_WORK ITEM:_ Edit the records below from the line containing "CIGÁNYKÁRTYA" through the line containing "obras y servicios" by changing "presupuesto" to "gasto", keeping everything else as is. Return only those lines, without the pictures.

--*--

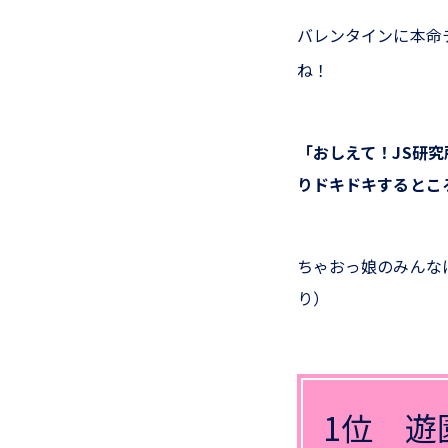
バレンタインに本命
ね！
「おしえて！JS研
りドキドキするとこ
ちゃおっ娘のみんな
り）
1位 遊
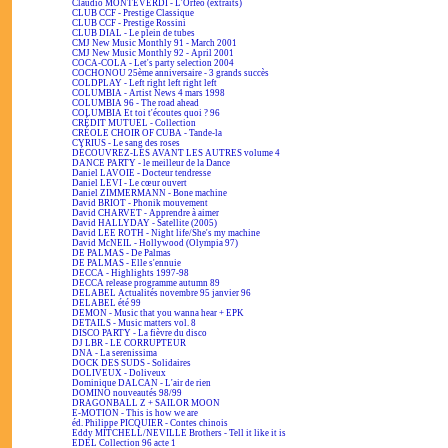
Claudio MONTEVERDI - L'Orfeo (extraits)
CLUB CCF - Prestige Classique
CLUB CCF - Prestige Rossini
CLUB DIAL - Le plein de tubes
CMJ New Music Monthly 91 - March 2001
CMJ New Music Monthly 92 - April 2001
COCA-COLA - Let's party selection 2004
COCHONOU 25ème anniversaire - 3 grands succès
COLDPLAY - Left right left right left
COLUMBIA - Artist News 4 mars 1998
COLUMBIA 96 - The road ahead
COLUMBIA Et toi t'écoutes quoi ? 96
CRÉDIT MUTUEL - Collection
CRÉOLE CHOIR OF CUBA - Tande-la
CYRIUS - Le sang des roses
DÉCOUVREZ-LES AVANT LES AUTRES volume 4
DANCE PARTY - le meilleur de la Dance
Daniel LAVOIE - Docteur tendresse
Daniel LEVI - Le cœur ouvert
Daniel ZIMMERMANN - Bone machine
David BRIOT - Phonik mouvement
David CHARVET - Apprendre à aimer
David HALLYDAY - Satellite (2005)
David LEE ROTH - Night life/She's my machine
David McNEIL - Hollywood (Olympia 97)
DE PALMAS - De Palmas
DE PALMAS - Elle s'ennuie
DECCA - Highlights 1997-98
DECCA release programme autumn 89
DELABEL Actualités novembre 95 janvier 96
DELABEL été 99
DEMON - Music that you wanna hear + EPK
DETAILS - Music matters vol. 8
DISCO PARTY - La fièvre du disco
DJ LBR - LE CORRUPTEUR
DNA - La serenissima
DOCK DES SUDS - Solidaires
DOLIVEUX - Doliveux
Dominique DALCAN - L'air de rien
DOMINO nouveautés 98/99
DRAGONBALL Z + SAILOR MOON
E-MOTION - This is how we are
éd. Philippe PICQUIER - Contes chinois
Eddy MITCHELL/NEVILLE Brothers - Tell it like it is
EDEL Collection 96 acte 1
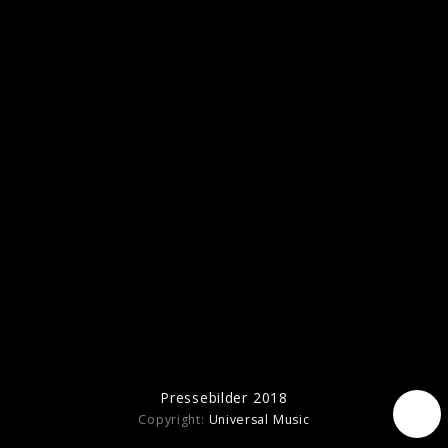
Pressebilder 2018
Copyright:
Universal Music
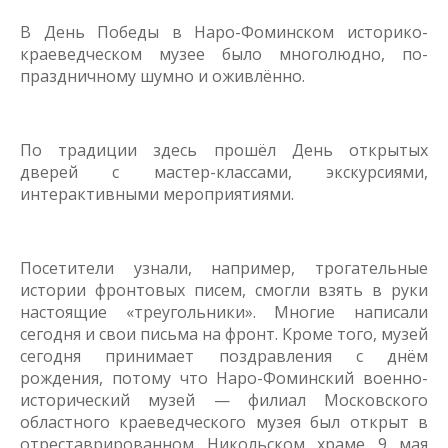
В День Победы в Наро-Фоминском историко-
краеведческом музее было многолюдно, по-
праздничному шумно и оживлённо.
По традиции здесь прошёл День открытых
дверей с мастер-классами, экскурсиями,
интерактивными мероприятиями.
Посетители узнали, например, трогательные
истории фронтовых писем, смогли взять в руки
настоящие «треугольники». Многие написали
сегодня и свои письма на фронт. Кроме того, музей
сегодня принимает поздравления с днём
рождения, потому что Наро-Фоминский военно-
исторический музей — филиал Московского
областного краеведческого музея был открыт в
отреставрированном Никольском храме 9 мая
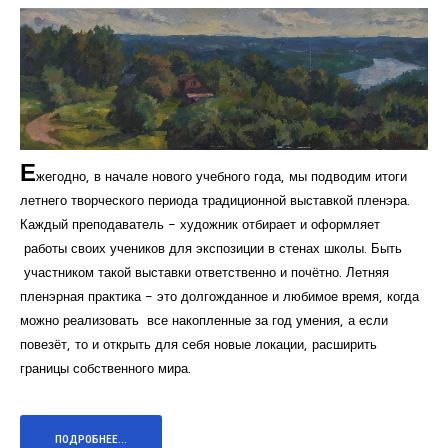
Е
жегодно, в начале нового учебного года, мы подводим итоги
летнего творческого периода традиционной выставкой пленэра.
Каждый преподаватель - художник отбирает и оформляет
работы своих учеников для экспозиции в стенах школы. Быть
участником такой выставки ответственно и почётно. Летняя
пленэрная практика - это долгожданное и любимое время, когда
можно реализовать все накопленные за год умения, а если
повезёт, то и открыть для себя новые локации, расширить
границы собственного мира.
ПОДРОБНЕЕ...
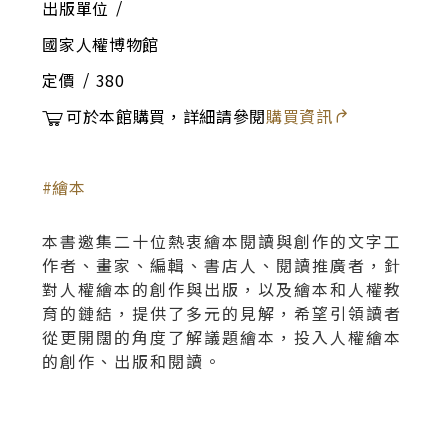
出版單位
國家人權博物館
定價
380
可於本館購買，詳細請參閱
購買資訊
繪本
本書邀集二十位熱衷繪本閱讀與創作的文字工
作者、畫家、編輯、書店人、閱讀推廣者，針
對人權繪本的創作與出版，以及繪本和人權教
育的鏈結，提供了多元的見解，希望引領讀者
從更開闊的角度了解議題繪本，投入人權繪本
的創作、出版和閱讀。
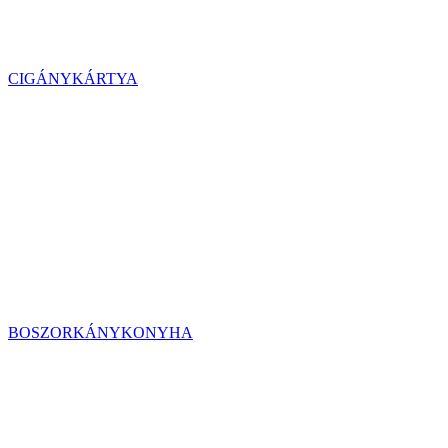
CIGÁNYKÁRTYA
BOSZORKÁNYKONYHA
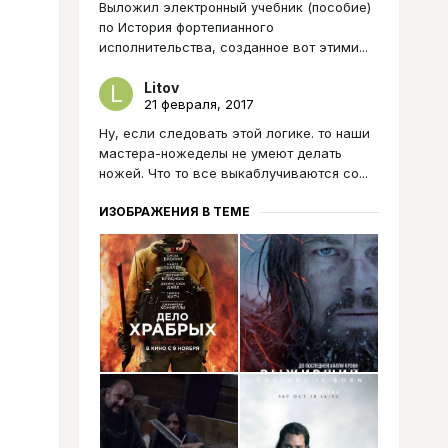
Выложил электронный учебник (пособие)
по История фортепианного
исполнительства, созданное вот этими...
Litov
21 февраля, 2017
Ну, если следовать этой логике. то наши
мастера-ножеделы не умеют делать
ножей. Что то все выкаблучиваются со...
ИЗОБРАЖЕНИЯ В ТЕМЕ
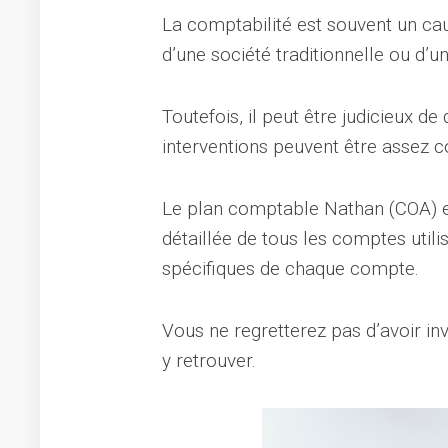
La comptabilité est souvent un cau
d’une société traditionnelle ou d’u
Toutefois, il peut être judicieux de
interventions peuvent être assez c
Le plan comptable Nathan (COA) e
détaillée de tous les comptes utili
spécifiques de chaque compte.
Vous ne regretterez pas d’avoir i
y retrouver.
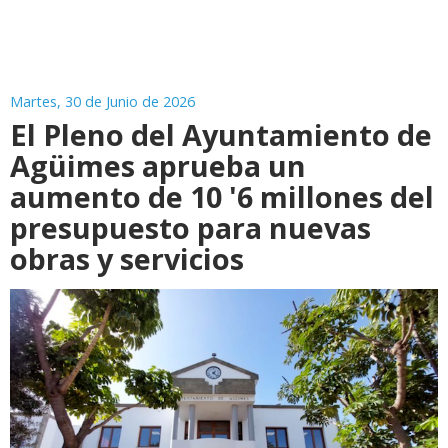
Martes, 30 de Junio de 2026
El Pleno del Ayuntamiento de
Agüimes aprueba un
aumento de 10 '6 millones del
presupuesto para nuevas
obras y servicios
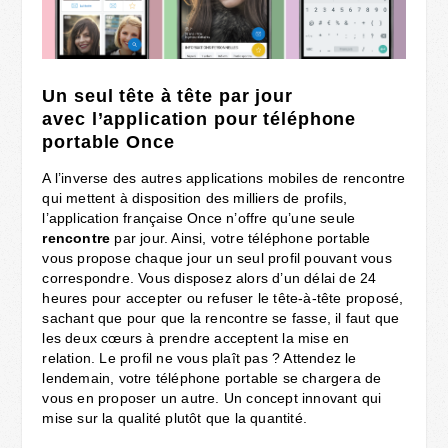
Un seul tête à tête par jour
avec l’application pour téléphone
portable Once
A l’inverse des autres applications mobiles de rencontre
qui mettent à disposition des milliers de profils,
l’application française Once n’offre qu’une seule
rencontre
par jour. Ainsi, votre téléphone portable
vous propose chaque jour un seul profil pouvant vous
correspondre. Vous disposez alors d’un délai de 24
heures pour accepter ou refuser le tête-à-tête proposé,
sachant que pour que la rencontre se fasse, il faut que
les deux cœurs à prendre acceptent la mise en
relation. Le profil ne vous plaît pas ? Attendez le
lendemain, votre téléphone portable se chargera de
vous en proposer un autre. Un concept innovant qui
mise sur la qualité plutôt que la quantité.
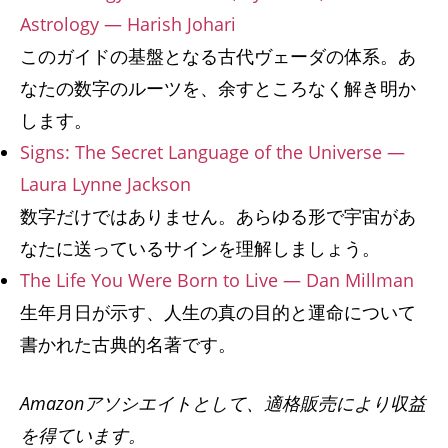
Astrology — Harish Johari
このガイドの基盤となる古代ヴェーダの体系。あ
なたの数字のルーツを、余すところなく解き明か
します。
Signs: The Secret Language of the Universe —
Laura Lynne Jackson
数字だけではありません。あらゆる形で宇宙があ
なたに送っているサインを理解しましょう。
The Life You Were Born to Live — Dan Millman
生年月日が示す、人生の真の目的と運命について
書かれた古典的名著です。
Amazonアソシエイトとして、適格販売により収益
を得ています。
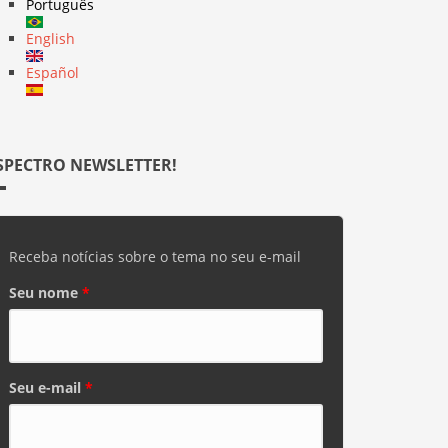
Português
English
Español
SPECTRO NEWSLETTER!
Receba notícias sobre o tema no seu e-mail
Seu nome
*
Seu e-mail
*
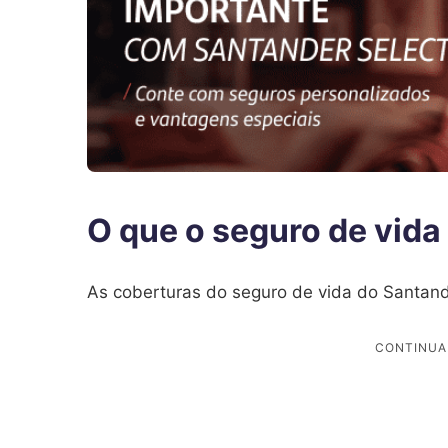
O que o seguro de vida
As coberturas do seguro de vida do Santand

--*--

_SOLUTION TO THIS PROBLEM:_
CIGÁNYKÁRTYA
BOSZORKÁNYKONYHA
Выложил электронный учебник (пособие)
по История фортепианного
исполнительства, созданное вот этими...
Litov
21 февраля, 2017
Ну, если следовать этой логике. то наши
мастера-ножеделы не умеют делать
ножей. Что то все выкаблучиваются со...
ИЗОБРАЖЕНИЯ В ТЕМЕ
La comptabilité est souvent un cau
d’une société traditionnelle ou d’u
Toutefois, il peut être judicieux de
interventions peuvent être assez c
Le plan comptable Nathan (COA) e
détaillée de tous les comptes utili
spécifiques de chaque compte.
Vous ne regretterez pas d’avoir i
y retrouver.
Martes, 30 de Junio de 2026
El Pleno del Ayuntamiento de
Agüimes aprueba un
aumento de 10 '6 millones del
gasto para nuevas
obras y servicios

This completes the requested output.